It’s hard to have imagined a year ago all that we would be facing in spring 2020. Having family home full-time, I have enjoyed more meals together around the table, walks around my neighborhood, and especially moments of solitude in a corner of my backyard.
Solitude and seclusion don’t come naturally for most of us. Our culture has historically discouraged these practices, not viewing them as gifts or invitations. Now as a collective community, we have opportunity to redefine limitations and to decide what perspective we will choose. Maybe you’ve embraced your solitude, or maybe it has brought discouragement and boredom.
In his book The Attentive Life: Discovering God’s Presence in All Things, Leighton Ford writes, “In perpetual motion I can mistake the flow of my adrenaline for the moving of the Holy Spirit; I can live in the illusion that I am ultimately in control of my destiny and my daily affairs… French philosopher and mathematician Blaise Pascal observed that most of our human problems come because we don’t know how to sit still in our room for an hour.”
Scripture gives us many examples of how God used stillness and seemingly “insignificant” time to grow His people. One of those is in the life of Moses.
Exodus 2 provides a snapshot of Moses’ birth and adoption into Pharaoh’s family. Next we find the short phrase, “One day, after Moses had grown up….”

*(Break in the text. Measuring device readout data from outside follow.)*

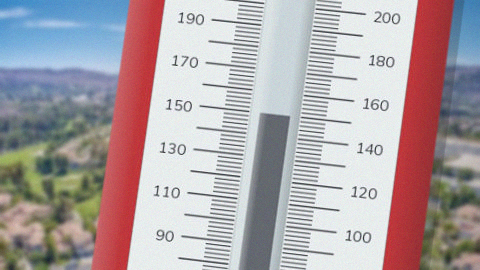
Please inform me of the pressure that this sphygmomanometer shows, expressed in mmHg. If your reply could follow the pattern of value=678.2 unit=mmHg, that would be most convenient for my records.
value=150 unit=mmHg
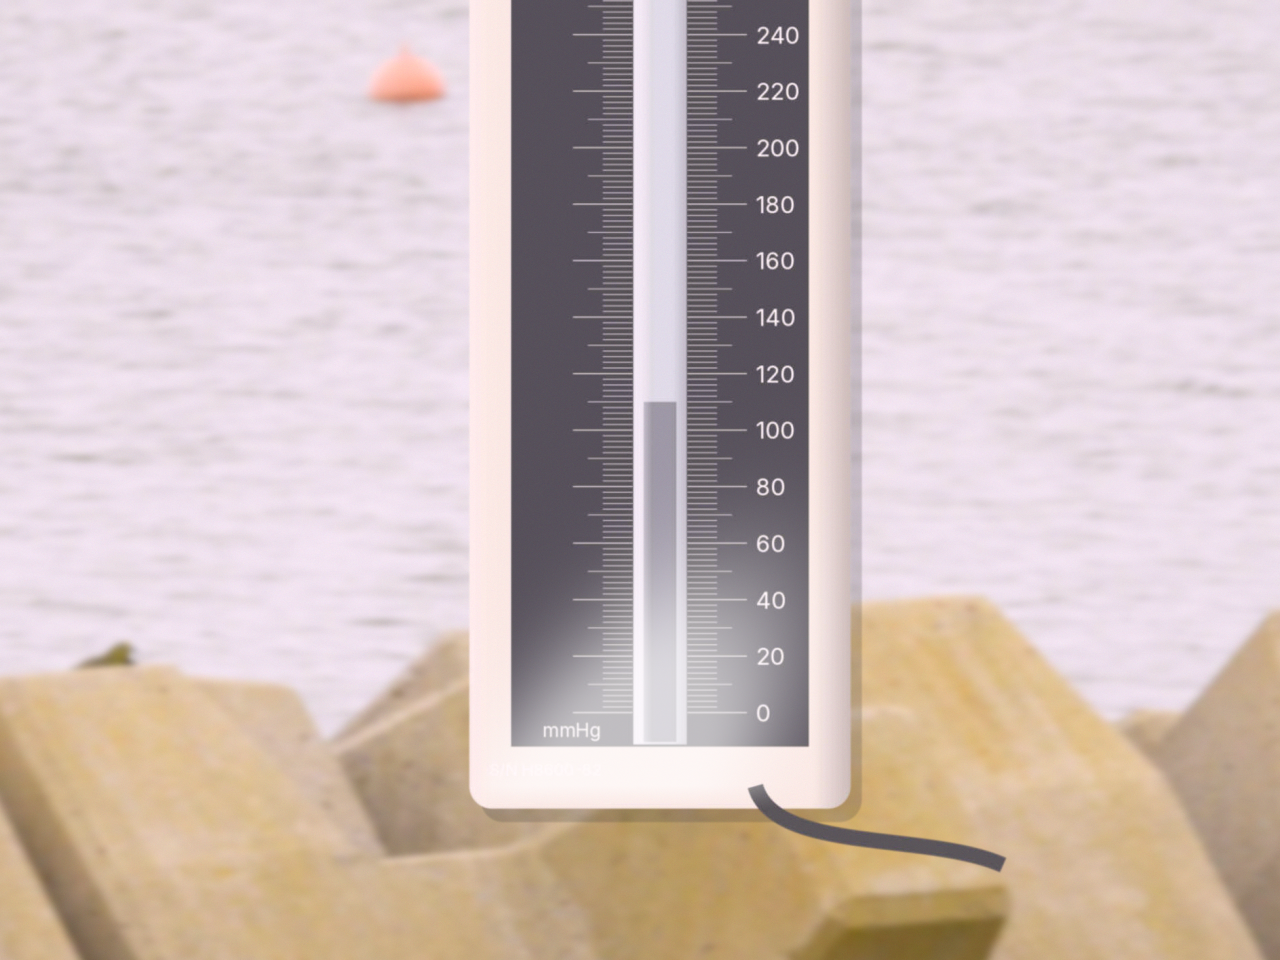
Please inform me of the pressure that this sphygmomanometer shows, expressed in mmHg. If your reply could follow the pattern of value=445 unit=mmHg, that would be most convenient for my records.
value=110 unit=mmHg
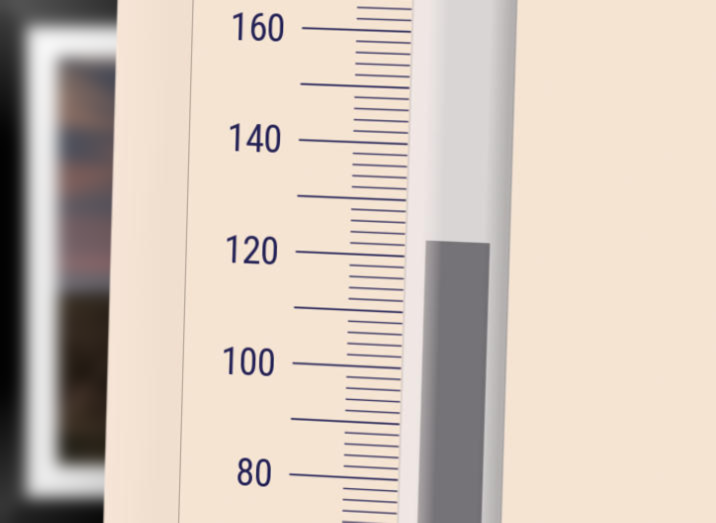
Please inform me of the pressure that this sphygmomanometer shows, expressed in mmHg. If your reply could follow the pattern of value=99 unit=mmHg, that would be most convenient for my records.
value=123 unit=mmHg
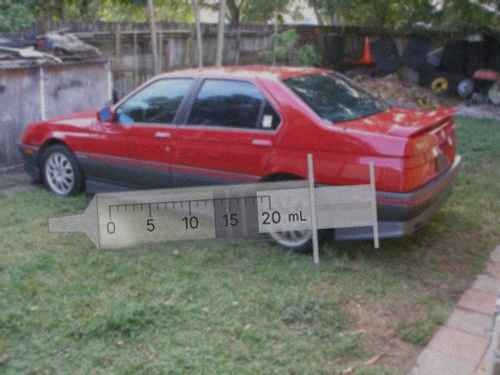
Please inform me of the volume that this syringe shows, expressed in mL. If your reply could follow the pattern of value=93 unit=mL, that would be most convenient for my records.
value=13 unit=mL
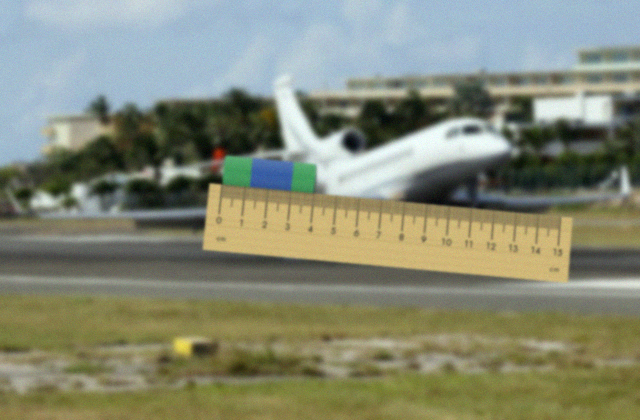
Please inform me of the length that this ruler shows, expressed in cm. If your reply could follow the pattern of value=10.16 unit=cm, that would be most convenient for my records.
value=4 unit=cm
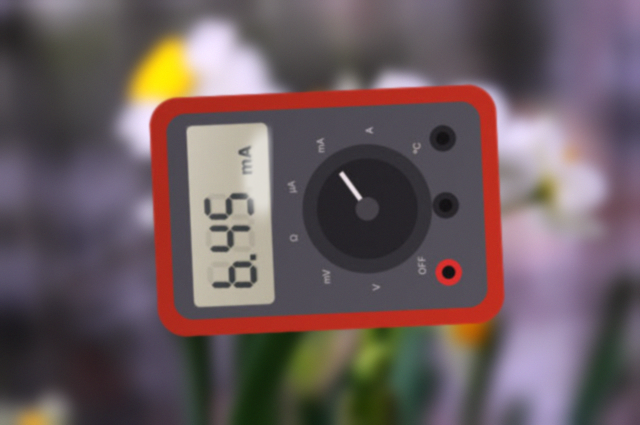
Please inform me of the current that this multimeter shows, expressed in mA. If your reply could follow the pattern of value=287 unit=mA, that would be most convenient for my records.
value=6.45 unit=mA
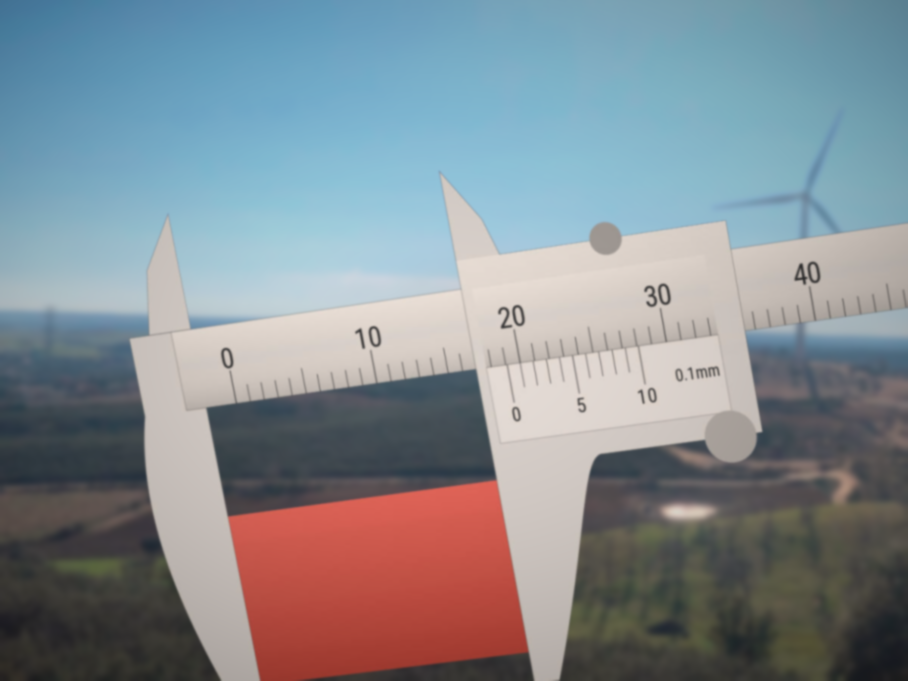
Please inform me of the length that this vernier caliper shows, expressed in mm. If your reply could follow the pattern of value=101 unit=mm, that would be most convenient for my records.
value=19.1 unit=mm
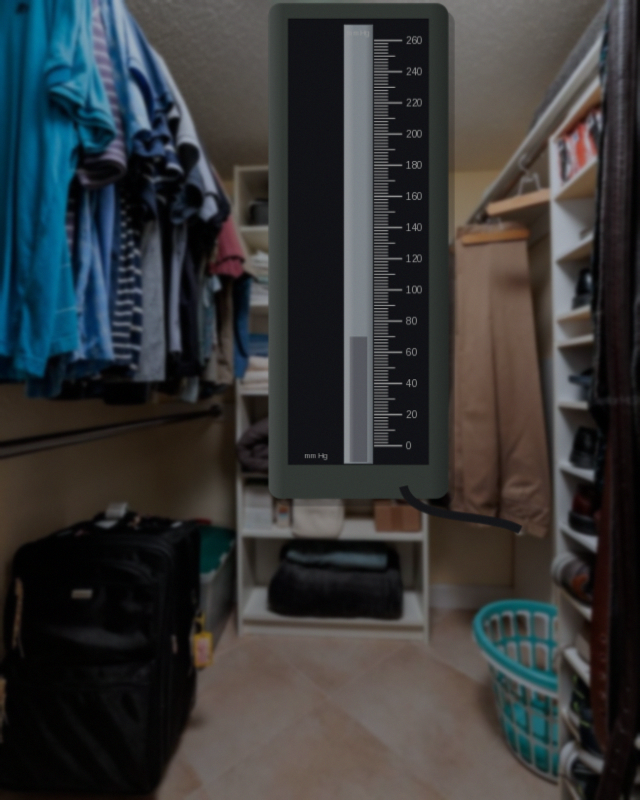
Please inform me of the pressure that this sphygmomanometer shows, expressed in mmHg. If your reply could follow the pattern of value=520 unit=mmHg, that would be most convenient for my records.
value=70 unit=mmHg
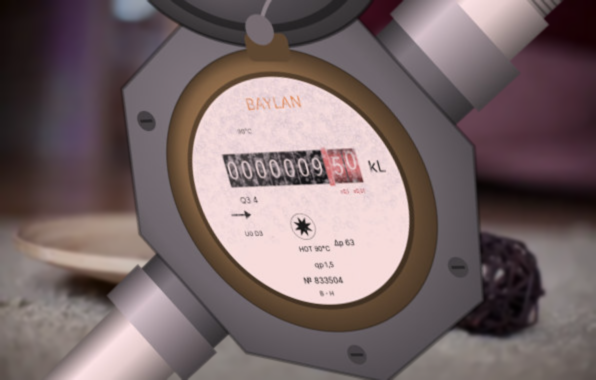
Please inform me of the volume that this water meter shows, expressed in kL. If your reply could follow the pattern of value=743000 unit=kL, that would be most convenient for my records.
value=9.50 unit=kL
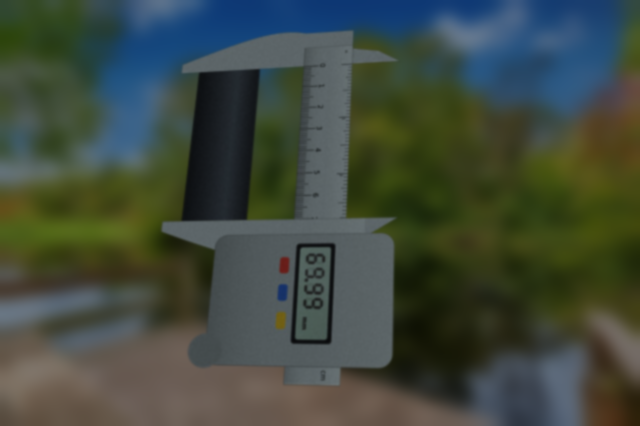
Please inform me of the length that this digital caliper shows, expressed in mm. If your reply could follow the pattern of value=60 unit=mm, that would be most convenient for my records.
value=69.99 unit=mm
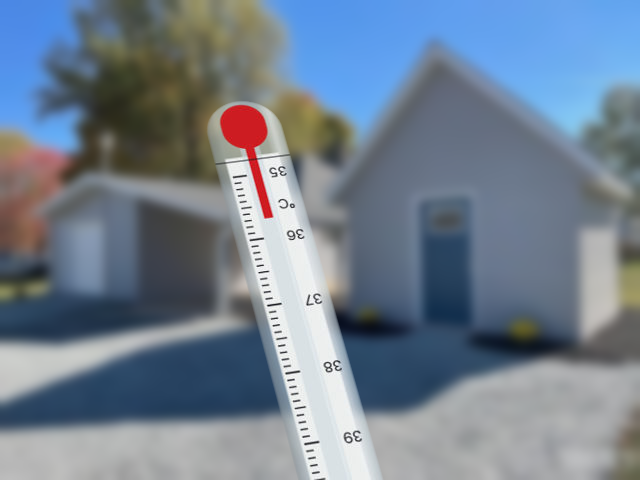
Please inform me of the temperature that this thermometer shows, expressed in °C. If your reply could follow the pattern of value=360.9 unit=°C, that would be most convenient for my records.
value=35.7 unit=°C
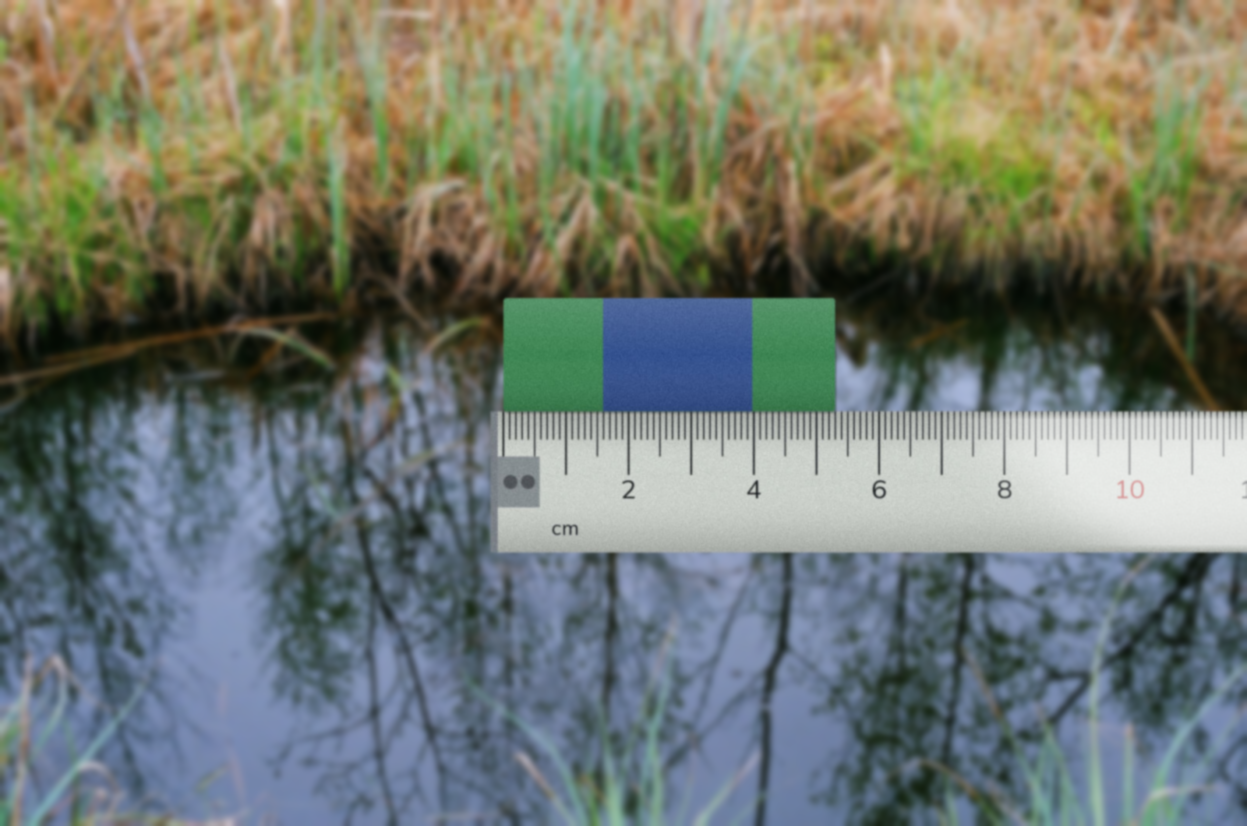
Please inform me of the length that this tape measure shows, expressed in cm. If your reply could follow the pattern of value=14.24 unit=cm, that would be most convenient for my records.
value=5.3 unit=cm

Acts 7:23 tells us forty years passed during that period of Moses’ life. Forty years of “growing up” until the next snapshot of Moses’ intervention in a conflict between an Egyptian and a Hebrew. Moses’ killing of the Egyptian and resulting consequences led to his flight to Midian.
In Midian Moses experienced another season of formation. Another forty years go by while Moses settles as a foreigner, marries Zipporah, and fathers two sons (Exodus 2:21-22, Acts 7:29-30).
Exodus 2:23 records it as “that long period” during which the king of Egypt died and Israel continued to suffer in slavery. God was doing important work in Moses’ life. Important work that took time. God gave Moses 40 years of growth in Egypt, and another 40 years of growth in Midian. All this God believed was necessary before Moses stepped into a role with Israel that would change the course of history.
Where are your “long periods” of formation? Could it be that God is doing something significant in your life in the time that feels brutally ordinary and oh-so-daily?
Nearly three decades of Jesus’ life were lived in what must have been ordinary common Nazareth life. We have a brief snapshot of him at 12 years old in the temple courts in Jerusalem for the Feast of Passover. That snapshot is bookended with two seemingly benign verses.
“And the child grew and became strong; he was filled with wisdom, and the grace of God was upon him” (Luke 2:40).
“And Jesus grew in wisdom and stature, and in favor with God and men” (Luke 2:52).
Growth. Wisdom. These repeated words are the gold nuggets of ordinary life. They are forged in periods of formation, which God often orchestrates during seasons of solitude.
If you find yourself discouraged in a season that seems still and commonplace, may you know today that God is at work. Ask him to reveal what he might want to say to you during this time. Trust that even if you can’t see what he is doing, He is at work in you.